Saved data entries
※ ※ ※

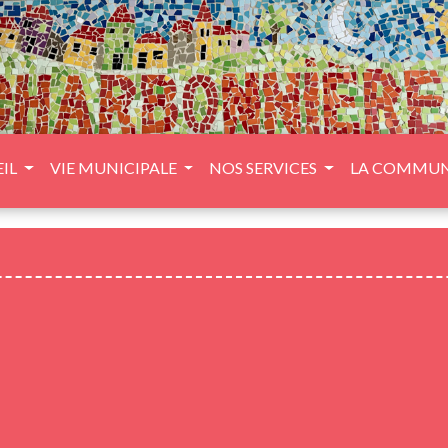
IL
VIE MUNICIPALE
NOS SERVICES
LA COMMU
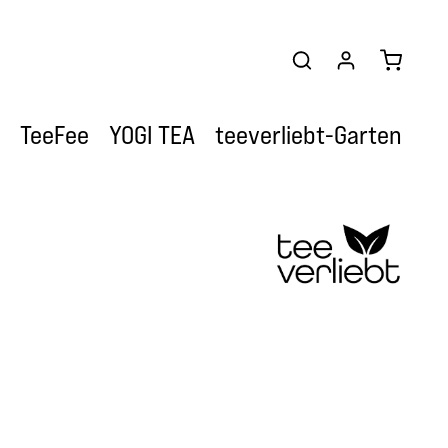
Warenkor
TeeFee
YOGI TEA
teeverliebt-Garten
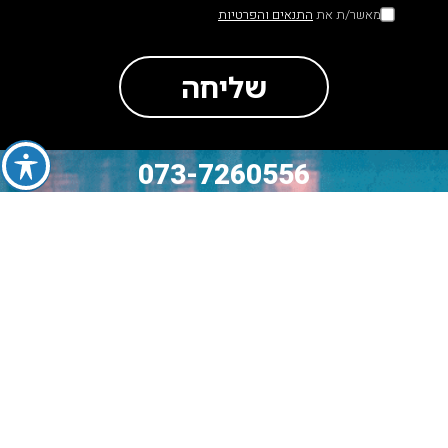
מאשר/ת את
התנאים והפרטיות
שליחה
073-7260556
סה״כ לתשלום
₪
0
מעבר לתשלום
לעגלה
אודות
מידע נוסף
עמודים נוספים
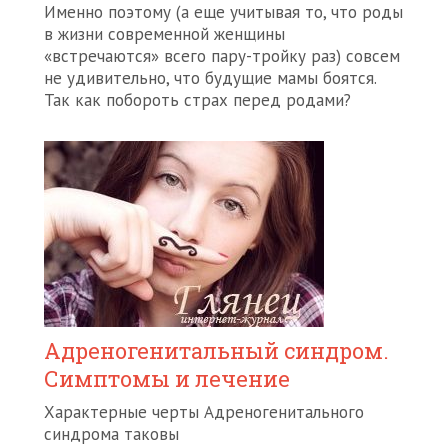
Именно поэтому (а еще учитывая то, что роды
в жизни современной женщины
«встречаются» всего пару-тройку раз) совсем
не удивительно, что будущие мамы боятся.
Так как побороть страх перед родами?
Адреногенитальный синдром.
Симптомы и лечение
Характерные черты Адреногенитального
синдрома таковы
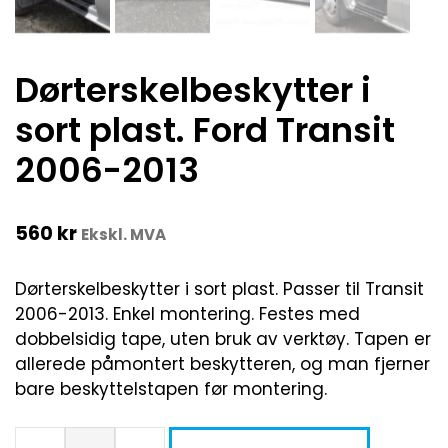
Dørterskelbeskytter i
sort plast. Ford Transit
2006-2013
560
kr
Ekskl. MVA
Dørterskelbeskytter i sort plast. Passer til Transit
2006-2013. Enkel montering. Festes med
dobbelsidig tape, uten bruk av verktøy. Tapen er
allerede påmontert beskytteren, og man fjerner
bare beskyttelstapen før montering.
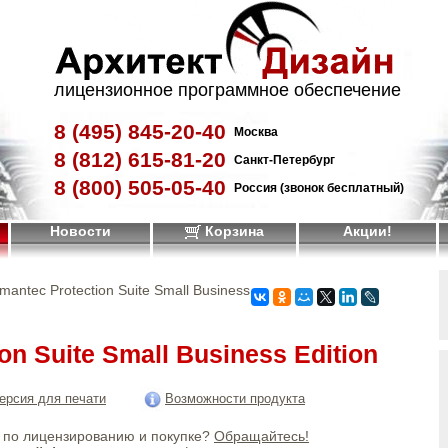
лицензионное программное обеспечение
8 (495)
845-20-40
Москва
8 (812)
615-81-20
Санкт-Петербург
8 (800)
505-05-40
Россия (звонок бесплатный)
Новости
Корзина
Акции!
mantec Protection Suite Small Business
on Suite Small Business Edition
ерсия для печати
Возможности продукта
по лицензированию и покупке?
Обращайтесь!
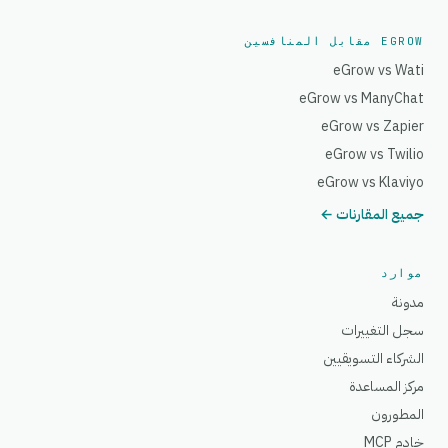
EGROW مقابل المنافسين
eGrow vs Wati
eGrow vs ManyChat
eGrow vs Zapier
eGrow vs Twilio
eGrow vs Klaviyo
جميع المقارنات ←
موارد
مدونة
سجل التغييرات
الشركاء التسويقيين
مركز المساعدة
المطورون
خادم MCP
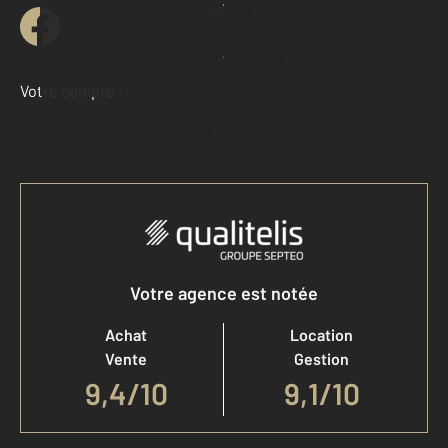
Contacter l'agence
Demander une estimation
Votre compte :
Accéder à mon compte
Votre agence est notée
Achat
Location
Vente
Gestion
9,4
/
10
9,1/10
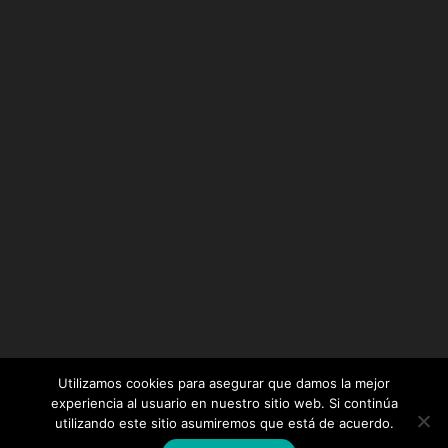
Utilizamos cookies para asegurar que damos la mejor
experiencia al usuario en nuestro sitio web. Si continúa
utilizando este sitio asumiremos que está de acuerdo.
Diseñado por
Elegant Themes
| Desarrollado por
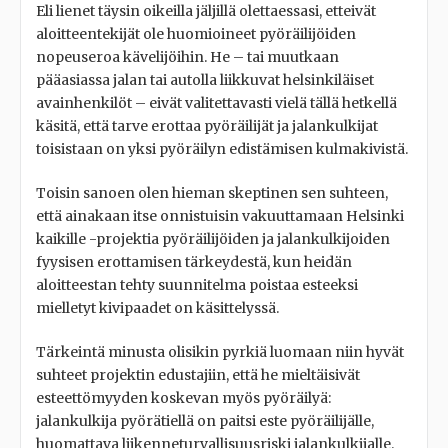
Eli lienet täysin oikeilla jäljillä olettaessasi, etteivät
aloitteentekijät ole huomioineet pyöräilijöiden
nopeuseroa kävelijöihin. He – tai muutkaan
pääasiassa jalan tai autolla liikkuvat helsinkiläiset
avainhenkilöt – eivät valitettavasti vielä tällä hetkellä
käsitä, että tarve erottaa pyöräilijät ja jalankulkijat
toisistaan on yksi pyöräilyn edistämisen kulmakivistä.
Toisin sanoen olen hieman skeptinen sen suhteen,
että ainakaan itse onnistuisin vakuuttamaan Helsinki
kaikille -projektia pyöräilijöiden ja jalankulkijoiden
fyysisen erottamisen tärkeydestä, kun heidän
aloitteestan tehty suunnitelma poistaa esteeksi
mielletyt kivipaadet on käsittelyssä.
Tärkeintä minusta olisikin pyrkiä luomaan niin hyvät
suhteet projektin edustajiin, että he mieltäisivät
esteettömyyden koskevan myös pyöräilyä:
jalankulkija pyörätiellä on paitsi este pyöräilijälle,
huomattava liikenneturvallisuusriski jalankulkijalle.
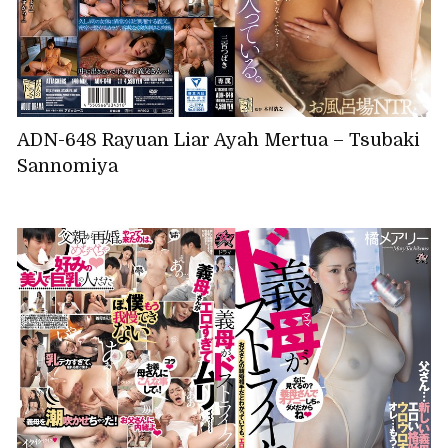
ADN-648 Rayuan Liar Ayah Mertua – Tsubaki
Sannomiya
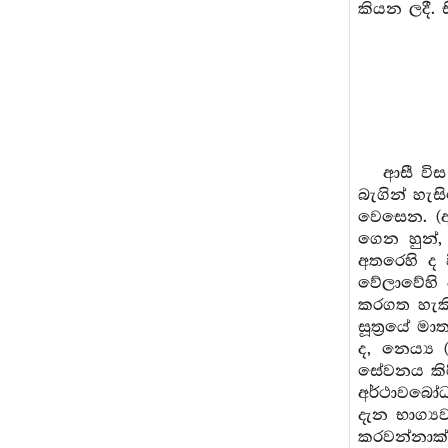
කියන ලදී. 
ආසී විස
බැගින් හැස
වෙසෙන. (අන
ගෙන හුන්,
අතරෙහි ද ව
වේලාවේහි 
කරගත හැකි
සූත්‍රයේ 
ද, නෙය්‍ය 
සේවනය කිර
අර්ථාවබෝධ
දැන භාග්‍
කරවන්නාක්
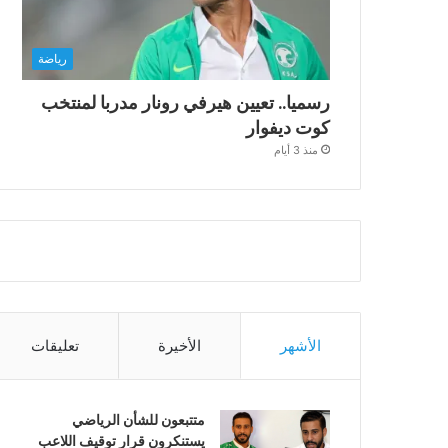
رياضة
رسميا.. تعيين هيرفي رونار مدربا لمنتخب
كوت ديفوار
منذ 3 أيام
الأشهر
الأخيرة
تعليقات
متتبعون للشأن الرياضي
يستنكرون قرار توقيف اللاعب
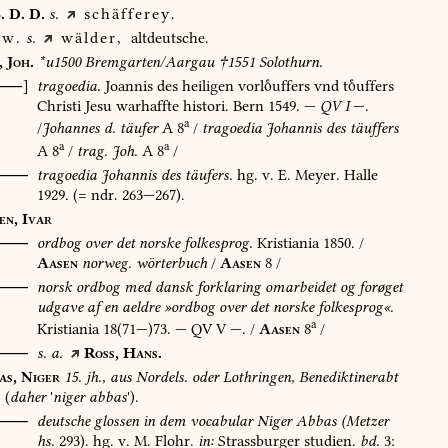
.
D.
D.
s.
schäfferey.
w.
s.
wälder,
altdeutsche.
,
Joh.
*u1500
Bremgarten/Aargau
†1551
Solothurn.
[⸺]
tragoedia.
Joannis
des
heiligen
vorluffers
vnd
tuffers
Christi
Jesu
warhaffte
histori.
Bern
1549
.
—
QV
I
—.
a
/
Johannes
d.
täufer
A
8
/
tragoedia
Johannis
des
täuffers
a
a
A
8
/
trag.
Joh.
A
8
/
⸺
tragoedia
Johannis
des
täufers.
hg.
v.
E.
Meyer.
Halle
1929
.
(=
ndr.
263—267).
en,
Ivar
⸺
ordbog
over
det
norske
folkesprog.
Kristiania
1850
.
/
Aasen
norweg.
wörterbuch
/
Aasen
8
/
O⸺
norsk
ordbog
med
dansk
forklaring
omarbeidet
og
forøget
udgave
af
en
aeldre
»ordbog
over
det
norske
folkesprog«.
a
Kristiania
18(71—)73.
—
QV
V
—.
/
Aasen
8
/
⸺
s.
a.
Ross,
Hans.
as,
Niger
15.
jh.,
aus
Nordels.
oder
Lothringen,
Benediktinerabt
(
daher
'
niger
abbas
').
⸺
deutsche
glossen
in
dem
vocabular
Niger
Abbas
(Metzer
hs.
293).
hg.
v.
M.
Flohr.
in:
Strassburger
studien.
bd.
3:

※ ※ ※

### Task
Please give the number of lines above that contain the string "Small", and nothing more.

### Result of the task
2